An extreme example of a media outlet pretending to present equal experts was a TV debate in southern California where Rufus Chaney, PhD, of the U. S. Dept. of Agriculture was on the same stage with Caroline Snyder, a PhD in Germanic Languages and Literature who opposes use of biosolids on land.  Dr. Chaney has 40 years of primary research experience and has published hundreds of papers on soils, biosolids, and related topics.  Dr. Snyder has no formal scientific training and no primary research experience with biosolids.

8. Words matter.

a) "Biosolids" are actually not "poop" at all. They are treated and tested wastewater solids (sewage sludges) that meet standards for recycling to soils.  "Wastewater solids" ("sewage sludge") are the residues that settle out of the wastewater treatment process.  "Primary solids" settle out near the beginning of the treatment process and include tiny particles of poop, food, sand, other stuff washed down drains, and microorganisms that are naturally consuming the wastes.  "Secondary solids" settle out nearer to the end of the water cleaning process and are composed mostly of living and dead microorganisms that have eaten the nutrients in the wastewater.  Before they can be used as biosolids on land, primary and secondary solids must go through physical, chemical, and/or biological processes that further break them down and destroy "pathogens" (disease-causing organisms). 
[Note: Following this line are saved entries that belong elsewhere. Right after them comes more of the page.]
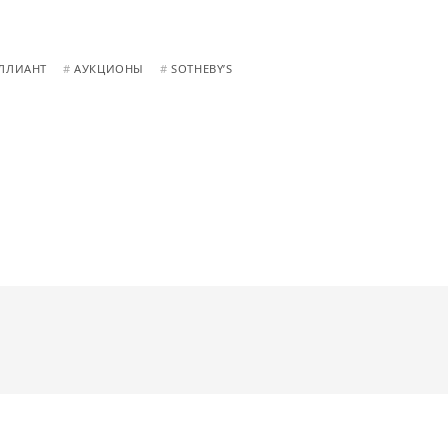
ЛЛИАНТ
#
АУКЦИОНЫ
#
SOTHEBY’S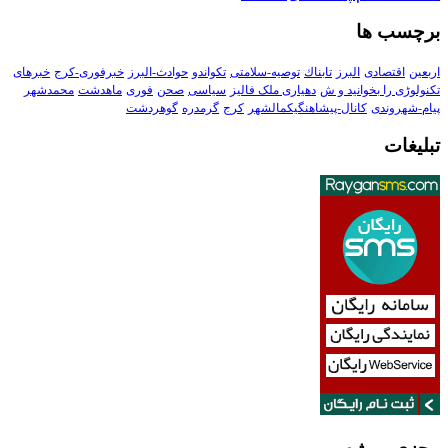
برچسب ها
اربعین
اقتصادی
البرز
تابناك
توصیه-سلامتی
تکواندو
حوادث-البرز
خبرفوری-کرج
خبرهای
تکنولوڑی را بخوانید و ش
دهیاری ملک فالیز
سیاسی
صحن
فوری
ماهدشت
محمدشهر
پیام-شهروندی
کانال-پیشاهنگیکمالشهر
کرج
گرمدره
گوهردشت
تبلیغات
So, in the end, biosolids are made up of complex molecules like proteins, carbohydrates, fats, cellulose, etc. (organic compounds or "organic matter") and various inorganic compounds.  In the "organic matter" (stuff that contains the element carbon, C) are most of the beneficial nutrients that make biosolids a great fertilizer, such as nitrogen (N), phosphorus (P), calcium (Ca), magnesium (Mg), copper (Cu), and zinc (Zn).  Biosolids also contain trace amounts of other elements and chemicals that came down the sewage pipe, but those make up less than a percent or two of the total mass.  And research shows that, in biosolids that meet regulatory requirements, they pose minimal risk.  And the benefits to soils and crops of the nutrients and organic matter are well documented.

b) Search the Internet for "sludge" or "sewage sludge" and you will find a different perspective in comparison to searching for "biosolids."  Be aware of this and seek both kinds of sources.  And think about which words you use and whether or not those words reflect your bias.  Learn more about the word "biosolids" and its widespread, technical use.

9. Please forgive some in the wastewater and biosolids management profession for being a bit wary of you.  They shouldn't be (and we encourage them to be open, honest, helpful, and proactive), but some feel they have received negative coverage in the past. And some have been instructed to refer you to their public relations people. Talk to whomever you can, and reassure them that you will do your best to present their perspective, and, that to do so, you need to hear from them.  Offer to come see their facilities and operations and hear what they have to say.  If, after considerable trying, you get nowhere, contact someone else in a similar position.  There are plenty of us out here very willing to talk about biosolids.  It's our life's work and our passion. I'd love to talk with you.

10. Lastly, thank you for your good work.